Instructions for the task:
Where a line contains the word "labels", copy that line from the records below.

Data entries:
######

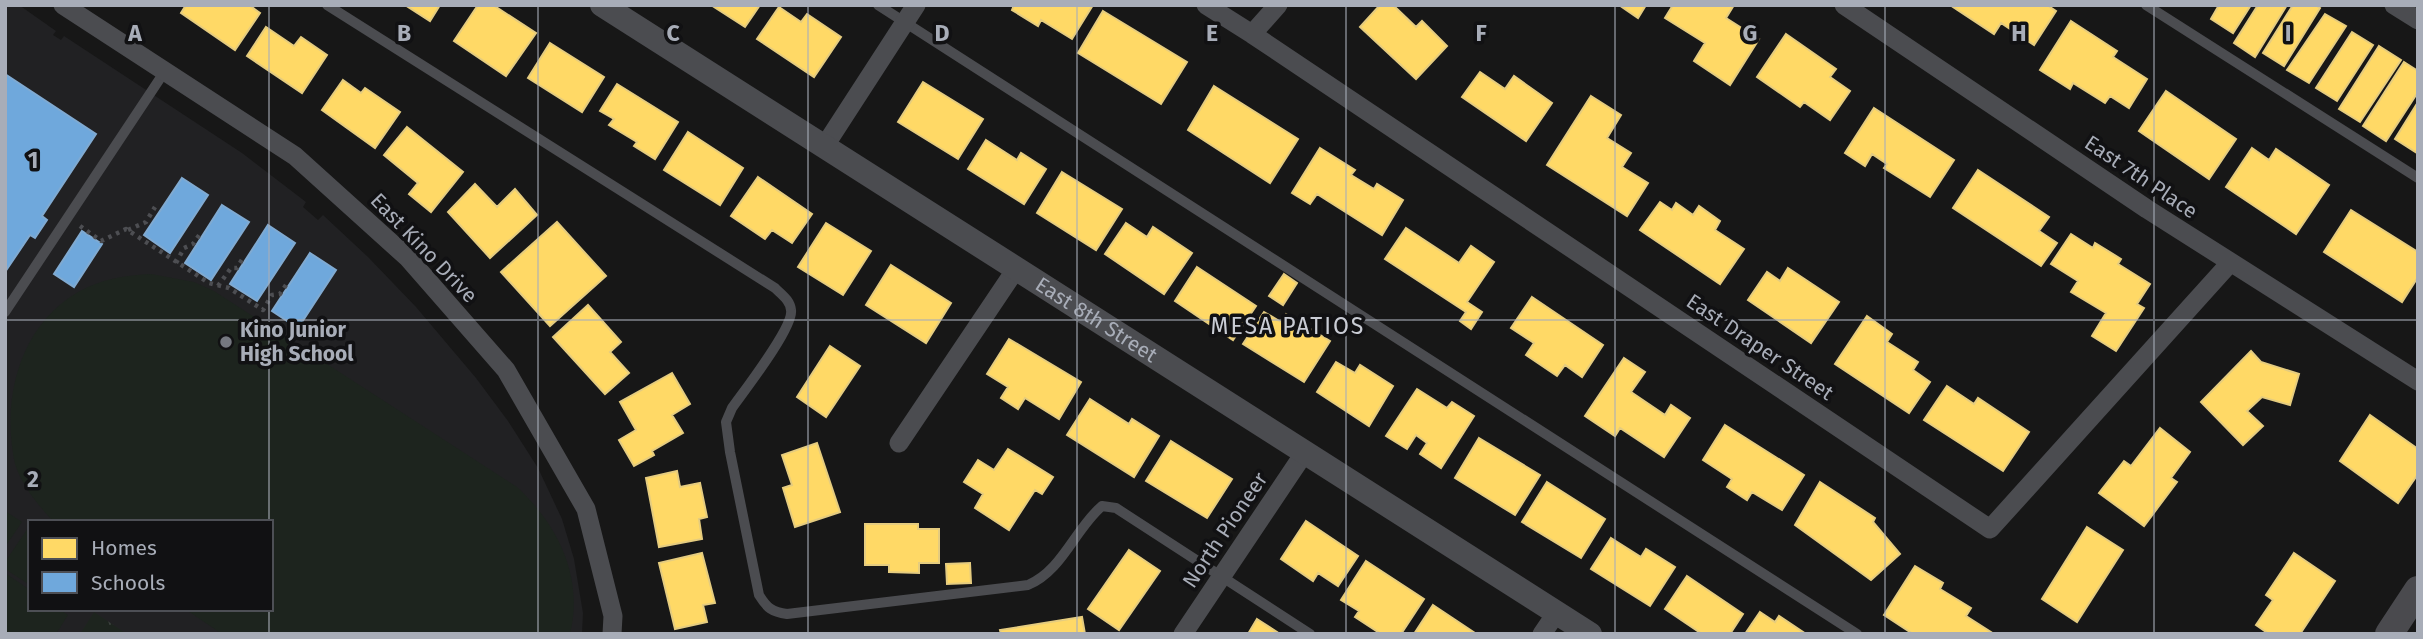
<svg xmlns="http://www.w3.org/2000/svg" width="2423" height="639" font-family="'Fira Sans',sans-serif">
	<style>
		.built { fill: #212123; fill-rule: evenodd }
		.grass { fill: url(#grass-tufts) }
		.pitch { fill: #1d241e }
		.homes { fill: #ffd966; stroke: #e5cc7f; stroke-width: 2 }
		.schools { fill: #6fa8dc; stroke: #80aad1; stroke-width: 2 }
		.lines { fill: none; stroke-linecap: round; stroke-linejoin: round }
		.path { stroke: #4d4e52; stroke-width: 4.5; stroke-dasharray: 3.5 5; stroke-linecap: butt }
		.service { stroke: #4b4c50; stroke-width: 10 }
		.minor { stroke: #4b4c50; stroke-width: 19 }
		.tertiary { stroke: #4b4c50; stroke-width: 24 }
		.secondary { stroke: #4a4a4e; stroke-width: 28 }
		.grid { fill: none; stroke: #a8adb8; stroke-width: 2; stroke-opacity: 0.55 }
		.poi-dot { fill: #757880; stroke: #111113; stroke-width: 2.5 }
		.labels { text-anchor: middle; stroke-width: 7; stroke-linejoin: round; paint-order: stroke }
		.street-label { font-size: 21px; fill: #a8adb8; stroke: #111113 }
		.poi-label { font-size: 21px; font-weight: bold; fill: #a8adb8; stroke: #111113; text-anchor: start }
		.neighbourhood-label { font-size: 23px; letter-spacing: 2px; fill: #c9ccd4; stroke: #111113 }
		.grid-label { font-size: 23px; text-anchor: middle; font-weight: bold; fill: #a8adb8; stroke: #111113; stroke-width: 7; stroke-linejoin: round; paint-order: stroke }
	</style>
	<defs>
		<pattern id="grass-tufts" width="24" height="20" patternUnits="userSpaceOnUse" patternTransform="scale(1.75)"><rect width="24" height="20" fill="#1d241e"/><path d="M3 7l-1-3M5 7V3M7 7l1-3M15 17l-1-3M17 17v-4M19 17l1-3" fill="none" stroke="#3b413d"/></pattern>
	</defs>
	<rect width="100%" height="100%" fill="#171717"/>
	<path class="built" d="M5,5H19L56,31L53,35L61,40L64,36L242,153L306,202L303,207L318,220L323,215L368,257L416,307L476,378L508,421L538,468L562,519L574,559L583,613L582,634H5ZM30,522H271V609H30Z"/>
	<path class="grass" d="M94,612L127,634H80Z"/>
	<path class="pitch" d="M151,274L194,282L214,291L517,487C558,525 584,577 570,634H222L185,609H271V522H55L50,518C35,501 22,485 15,464C0,396 22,317 88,287C108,278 129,275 151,274Z
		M5,511L22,522L5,547Z
		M30,525V585L5,569V562Z
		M5,573L30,590V609H59L68,615L56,634H5Z"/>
	<path class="homes" d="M186,5H249L260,13L235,50L181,13Z
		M405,5H440L430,21Z
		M478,5H493L536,33L506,76L454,41Z
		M711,5H760L745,27Z
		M1014,5H1093L1072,39L1041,20L1038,26L1012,10Z
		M1380,5H1393L1416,27L1422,21L1447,46L1416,79L1360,27Z
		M1619,5H1646L1638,18Z
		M1673,5H1734L1726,18L1759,39L1730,85L1694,61L1705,43L1665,18Z
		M1950,5H2047L2056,11L2034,45L2001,23L1994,34Z
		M2219,5H2251L2233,33L2211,19Z
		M2258,5H2287L2255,57L2234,43Z
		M2293,5H2315L2320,8L2284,66L2263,53Z
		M779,7L801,22L807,14L841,37L814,77L757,39Z
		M1103,11L1187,62L1161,104L1078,53Z
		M2325,14L2346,26L2309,83L2287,70Z
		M2071,21L2117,51L2113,57L2147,79L2129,108L2110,96L2105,103L2073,83L2070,89L2040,70Z
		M266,27L294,46L301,37L327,55L302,93L247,56Z
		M2352,32L2373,45L2337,101L2316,88Z
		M1786,34L1836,69L1830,77L1850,91L1830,120L1804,102L1800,107L1757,77Z
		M550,43L604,77L582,112L528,78Z
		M2379,46L2401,60L2360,122L2339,109Z
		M2404,62L2418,71V92L2386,141L2363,126Z
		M1480,72L1505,89L1514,76L1552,103L1526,141L1462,97Z
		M343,80L361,93L365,88L400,112L375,148L322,110Z
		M923,82L983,119L958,159L898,122Z
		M617,84L678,122L655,159L634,146L637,142L609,125L614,119L600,111Z
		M1214,86L1298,139L1270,183L1188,130Z
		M2166,91L2236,139L2209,179L2139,131Z
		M1591,96L1621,115L1607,138L1631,153L1622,167L1648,183L1627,216L1547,165Z
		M2418,102V151L2417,153L2395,139Z
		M1874,108L1954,160L1930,197L1884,168L1887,164L1872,154L1865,166L1845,153Z
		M407,127L463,172L431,212L409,194L418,183L384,155Z
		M688,132L743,168L720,205L664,170Z
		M986,140L1017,160L1021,153L1046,169L1024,204L968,169Z
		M1320,148L1355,170L1351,175L1374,189L1377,184L1403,200L1382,235L1317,194L1310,204L1292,193Z
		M2252,148L2269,160L2276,149L2329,185L2296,234L2226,187Z
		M1978,170L2049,217L2039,231L2057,243L2041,266L1953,208Z
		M1062,172L1122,209L1096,250L1037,213Z
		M758,177L812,214L792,243L772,230L765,239L731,216Z
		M475,184L497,207L515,189L537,215L490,258L448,212Z
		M1660,202L1672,210L1676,203L1693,215L1699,206L1720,221L1715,230L1744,249L1720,284L1640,230Z
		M2351,210L2418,252V277L2402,302L2324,252Z
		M557,222L606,276L550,326L501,272Z
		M826,223L871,251L843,295L798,267Z
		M1126,223L1147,237L1153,227L1192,253L1164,294L1105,254Z
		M1406,228L1459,263L1471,246L1494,262L1467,302L1482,312L1471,329L1460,321L1466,312L1385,259Z
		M2071,234L2093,248L2095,243L2121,259L2118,264L2150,284L2137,304L2144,308L2116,351L2092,336L2106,313L2071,292L2078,281L2051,264Z
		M891,265L951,303L926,343L866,305Z
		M1197,267L1256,306L1233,340L1175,301Z
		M1788,268L1839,302L1811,343L1748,300L1767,272L1780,281Z
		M1284,274L1297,283L1283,305L1269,296Z
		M1532,297L1603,345L1582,377L1565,365L1557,376L1526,355L1534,343L1511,328Z
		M588,305L621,342L610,352L629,373L605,394L553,337Z
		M1264,312L1281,322L1286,314L1330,341L1304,382L1243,344Z
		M1867,316L1892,334L1887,342L1918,362L1913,370L1930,382L1909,413L1835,364Z
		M1009,339L1081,382L1059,419L1025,398L1018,409L1001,398L1008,387L987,374Z
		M830,346L860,366L826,417L797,397Z
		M2251,351L2261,362L2299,374L2290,405L2262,397L2247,411L2263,426L2243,445L2201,402Z
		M1624,358L1645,372L1631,392L1665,415L1671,405L1690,418L1664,457L1620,428L1615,436L1585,416Z
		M1336,362L1355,373L1360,365L1393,386L1369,426L1317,392Z
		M672,373L690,404L672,415L683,433L652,451L654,455L634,466L619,440L636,430L620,402Z
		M1947,386L1974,404L1978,398L2029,432L2003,471L1924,420Z
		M1417,389L1447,408L1452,402L1474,416L1441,468L1420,454L1427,443L1416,435L1407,449L1386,436Z
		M1090,399L1129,424L1132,419L1159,436L1134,477L1067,435Z
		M2370,415L2418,449V474L2398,503L2340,461Z
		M1725,425L1804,475L1782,510L1752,492L1747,500L1727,487L1732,479L1703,460Z
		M2160,428L2190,452L2171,478L2177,482L2144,526L2099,493L2124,461L2131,466Z
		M1479,438L1540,475L1515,515L1455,478Z
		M1171,441L1232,479L1207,518L1146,481Z
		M817,443L840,512L795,527L783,488L792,485L782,455Z
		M1008,449L1053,477L1042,494L1035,490L1009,530L975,508L983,494L964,482L978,460L994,470Z
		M677,471L680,487L700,483L707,517L699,519L702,539L659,547L646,478Z
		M1547,482L1605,519L1581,558L1522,522Z
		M1820,482L1875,518L1873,522L1900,554L1871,580L1795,525Z
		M1306,521L1358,556L1338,586L1318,573L1313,581L1281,559Z
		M865,524H918V529H939V563H919V573L889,572V565H865Z
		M2087,527L2123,550L2077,622L2042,599Z
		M1611,538L1641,557L1646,549L1675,567L1650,606L1591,569Z
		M1129,550L1160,571L1119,630L1088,609Z
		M702,553L715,603L703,605L707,622L675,629L659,563Z
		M2294,553L2335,581L2300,634H2269L2256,625L2273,600L2266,595Z
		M1366,561L1424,599L1401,634H1381L1355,617L1359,611L1341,600Z
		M970,563L971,583L947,584L946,564Z
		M1915,566L1943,583L1940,589L1971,608L1966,616L1994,634H1913L1884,615Z
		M1687,576L1743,614L1730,634H1702L1665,609Z
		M1433,605L1475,633L1414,634Z
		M1760,612L1775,622L1779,616L1806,634H1745Z
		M1082,617L1085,634H1001L1000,630Z
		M1257,619L1280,634H1248Z"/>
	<path class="schools" d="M5,74L96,134L42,216L47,220L35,238L30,235L5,272Z
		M182,178L208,195L170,253L144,235Z
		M222,205L249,222L211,280L185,263Z
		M268,225L295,243L257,301L230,284Z
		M82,231L102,244L74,287L54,274Z
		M310,253L336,270L298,328L272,311Z"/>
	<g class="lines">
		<path class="path" d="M80,226L101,241L126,229L209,283L229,288L263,310L272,295L280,294L288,282
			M128,230L146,222L155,207
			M176,263L184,248L193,244L200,234
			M218,286L231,268H237L243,258"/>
		<path class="service" d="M327,5L775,288C782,295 790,300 791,310C794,327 744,391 732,408L726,422L730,452L759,595C767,608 772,612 787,614L1028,585C1062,571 1075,529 1102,506L1116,508L1310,634
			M878,5L1857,634
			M2146,5L2418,178
			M5,312L165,71"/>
		<path class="minor" d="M63,5L295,156L408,258L506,370L586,509L613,616L612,634
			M1206,5L1252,34L1990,529L2230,263
			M1844,5L2147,209L2418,381
			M2394,5L2418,20
			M1252,34L1278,5
			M824,147L916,5
			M899,443L1016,269
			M1183,634L1305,452
			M1542,634L1557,612"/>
		<path class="tertiary" id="s1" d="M602,5L1590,634"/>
		<path class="secondary" d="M2389,634L2418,590"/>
	</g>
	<path class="grid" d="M269,5V522M538,5V634M808,5V634M1077,5V634M1346,5V634M1615,5V634M1885,5V634M2154,5V634M5,320H2418M269,609V634"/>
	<circle class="poi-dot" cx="226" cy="342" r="7"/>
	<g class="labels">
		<g class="street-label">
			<text transform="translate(2141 177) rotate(34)" y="7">East 7th Place</text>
			<text transform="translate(424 248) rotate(46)" y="7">East Kino Drive</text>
			<text dy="7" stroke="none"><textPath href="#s1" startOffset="586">East 8th Street</textPath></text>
			<text transform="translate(1760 347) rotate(34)" y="7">East Draper Street</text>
			<text transform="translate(1225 530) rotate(-56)" y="7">North Pioneer</text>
		</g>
		<g class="poi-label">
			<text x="240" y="337">Kino Junior<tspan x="240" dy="24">High School</tspan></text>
		</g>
		<g class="neighbourhood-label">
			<text x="1288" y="334">MESA PATIOS</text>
		</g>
	</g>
	<g class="grid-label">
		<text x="135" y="41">A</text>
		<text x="404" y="41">B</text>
		<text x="673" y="41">C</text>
		<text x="942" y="41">D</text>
		<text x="1212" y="41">E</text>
		<text x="1481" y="41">F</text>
		<text x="1750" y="41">G</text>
		<text x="2019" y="41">H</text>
		<text x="2288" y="41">I</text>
		<text x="33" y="168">1</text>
		<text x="33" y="487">2</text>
	</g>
	<rect width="2423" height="639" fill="none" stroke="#a8adb8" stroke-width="14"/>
	<rect x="28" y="520" width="245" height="91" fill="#111113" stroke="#4d4f55" stroke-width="2"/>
	<rect x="42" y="538" width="35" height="21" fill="#ffd966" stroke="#4d4f55" stroke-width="2"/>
	<text x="91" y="555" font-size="21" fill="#a8adb8">Homes</text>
	<rect x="42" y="572" width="35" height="21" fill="#6fa8dc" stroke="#4d4f55" stroke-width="2"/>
	<text x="91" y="590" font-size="21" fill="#a8adb8">Schools</text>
</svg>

######

Written response:
		.labels { text-anchor: middle; stroke-width: 7; stroke-linejoin: round; paint-order: stroke }
	<g class="labels">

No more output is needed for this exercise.